Agrawal and Harter caution that every one of the 12 engagement items is important, and none should be overlooked. They further believe that this cascade effect works regardless of the size of the company. "This pattern emerged across the different sized companies we studied, although the cascade effect is less relevant in very small companies where the CEO can have direct contact and influence on employees more regularly," says Harter. "Engagement in very small companies is higher, probably due to ownership and autonomy. As organizations grow, engagement needs to be maintained across levels, and it starts at the top."
Friends in high places
That begs one obvious question: From what source do executives draw their engagement? According to Barry Conchie, coauthor of Strengths Based Leadership: Great Leaders, Teams, and Why People Follow, CEOs and other high-ranking leaders need a particular kind of talent to be "engageable." "CEOs create the conditions for their own engagement. They can influence all the pieces," says Conchie. "If a CEO is disengaged, he or she is either unfit for the role or incapable of creating engagement."
Still, a significant part of employee engagement is related to human interaction. "That's why the board relationship is critical," says Conchie. "Taking time to make the right changes and additions to the board can provide an effective counterbalance and level of accountability for a CEO. These aren't always the safest relationships for CEOs to cultivate, but they can be an important antidote to the loneliness that many CEOs express feeling; they also can help counter a sense of social isolation that might hinder CEOs from taking positive steps to boost their own engagement."

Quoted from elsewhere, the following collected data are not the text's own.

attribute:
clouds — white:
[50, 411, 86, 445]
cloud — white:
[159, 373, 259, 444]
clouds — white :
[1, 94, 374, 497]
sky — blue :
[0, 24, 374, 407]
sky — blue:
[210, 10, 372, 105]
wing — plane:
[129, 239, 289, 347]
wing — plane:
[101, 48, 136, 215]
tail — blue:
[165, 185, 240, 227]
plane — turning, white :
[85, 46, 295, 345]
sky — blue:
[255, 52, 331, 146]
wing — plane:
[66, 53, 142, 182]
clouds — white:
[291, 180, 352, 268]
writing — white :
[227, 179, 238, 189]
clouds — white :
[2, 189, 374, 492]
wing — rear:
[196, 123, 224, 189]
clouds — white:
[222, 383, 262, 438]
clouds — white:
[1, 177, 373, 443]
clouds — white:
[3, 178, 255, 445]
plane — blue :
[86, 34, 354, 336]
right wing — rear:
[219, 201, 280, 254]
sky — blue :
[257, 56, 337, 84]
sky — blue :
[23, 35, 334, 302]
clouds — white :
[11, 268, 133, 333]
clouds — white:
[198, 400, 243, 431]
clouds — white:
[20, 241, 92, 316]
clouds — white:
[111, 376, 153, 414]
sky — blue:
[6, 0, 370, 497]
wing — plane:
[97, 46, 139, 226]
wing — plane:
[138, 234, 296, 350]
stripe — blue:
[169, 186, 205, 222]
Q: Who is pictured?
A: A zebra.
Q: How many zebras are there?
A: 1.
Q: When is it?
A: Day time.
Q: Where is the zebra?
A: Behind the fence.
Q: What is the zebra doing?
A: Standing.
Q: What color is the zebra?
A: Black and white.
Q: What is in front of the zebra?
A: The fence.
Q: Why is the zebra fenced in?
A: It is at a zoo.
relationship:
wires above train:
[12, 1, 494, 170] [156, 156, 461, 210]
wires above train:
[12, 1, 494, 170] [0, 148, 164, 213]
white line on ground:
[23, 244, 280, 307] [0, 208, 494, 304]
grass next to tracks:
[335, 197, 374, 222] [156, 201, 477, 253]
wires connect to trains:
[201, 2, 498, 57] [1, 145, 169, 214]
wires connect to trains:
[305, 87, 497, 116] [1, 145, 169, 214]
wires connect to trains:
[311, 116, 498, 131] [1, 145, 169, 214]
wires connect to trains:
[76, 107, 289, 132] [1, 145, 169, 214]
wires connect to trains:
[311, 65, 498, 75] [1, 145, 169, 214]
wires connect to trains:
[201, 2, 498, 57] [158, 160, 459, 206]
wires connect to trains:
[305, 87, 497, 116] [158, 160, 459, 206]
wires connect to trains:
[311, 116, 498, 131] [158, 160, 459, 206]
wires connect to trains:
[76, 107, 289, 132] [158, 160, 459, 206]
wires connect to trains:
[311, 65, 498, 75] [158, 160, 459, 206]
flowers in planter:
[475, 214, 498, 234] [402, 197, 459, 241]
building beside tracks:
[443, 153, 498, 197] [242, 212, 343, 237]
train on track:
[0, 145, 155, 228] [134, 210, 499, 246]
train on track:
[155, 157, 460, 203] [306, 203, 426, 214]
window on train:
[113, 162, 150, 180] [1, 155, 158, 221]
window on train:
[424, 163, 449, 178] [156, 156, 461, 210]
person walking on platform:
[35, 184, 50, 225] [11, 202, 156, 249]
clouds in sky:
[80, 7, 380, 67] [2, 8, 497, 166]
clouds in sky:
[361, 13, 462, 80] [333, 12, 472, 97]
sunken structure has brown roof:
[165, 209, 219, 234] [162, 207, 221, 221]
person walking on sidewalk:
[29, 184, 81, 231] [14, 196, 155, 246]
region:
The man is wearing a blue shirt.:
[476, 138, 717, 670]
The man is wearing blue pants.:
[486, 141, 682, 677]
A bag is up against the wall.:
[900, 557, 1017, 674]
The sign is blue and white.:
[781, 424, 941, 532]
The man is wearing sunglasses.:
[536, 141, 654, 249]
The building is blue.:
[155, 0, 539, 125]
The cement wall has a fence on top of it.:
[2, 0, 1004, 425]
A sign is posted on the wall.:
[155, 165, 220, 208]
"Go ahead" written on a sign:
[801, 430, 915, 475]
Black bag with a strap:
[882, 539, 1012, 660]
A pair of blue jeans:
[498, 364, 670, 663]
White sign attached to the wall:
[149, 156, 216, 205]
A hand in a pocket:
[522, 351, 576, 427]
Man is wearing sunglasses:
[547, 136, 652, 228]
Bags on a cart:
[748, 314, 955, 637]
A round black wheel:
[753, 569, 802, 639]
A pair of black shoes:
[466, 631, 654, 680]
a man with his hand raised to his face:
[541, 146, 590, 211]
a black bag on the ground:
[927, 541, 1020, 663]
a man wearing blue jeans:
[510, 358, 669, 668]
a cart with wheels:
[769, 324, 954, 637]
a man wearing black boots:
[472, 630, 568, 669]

But those aren't the only people a CEO needs around. Agrawal suspects that highly engaged CEOs have a core group of mentors and peers -- people these leaders can turn to who understand them and who will push them when they need to be pushed. "There's a lesson here: When people reach a high status, they may forget they still need to learn and grow and develop," Agrawal says.
It's important for leaders to spend time with other leaders. They need to be engaged and to engage -- and not just for their own sake. Their engagement is crucial because it sets the tone for the engagement of everyone in the company. Engagement is too valuable to neglect at any level in the workplace.
As Tim puts it, "I probably don't need to know how many nails an hour my guys put in. What I need to know is how many they could put in if they wanted to -- and what makes them want to."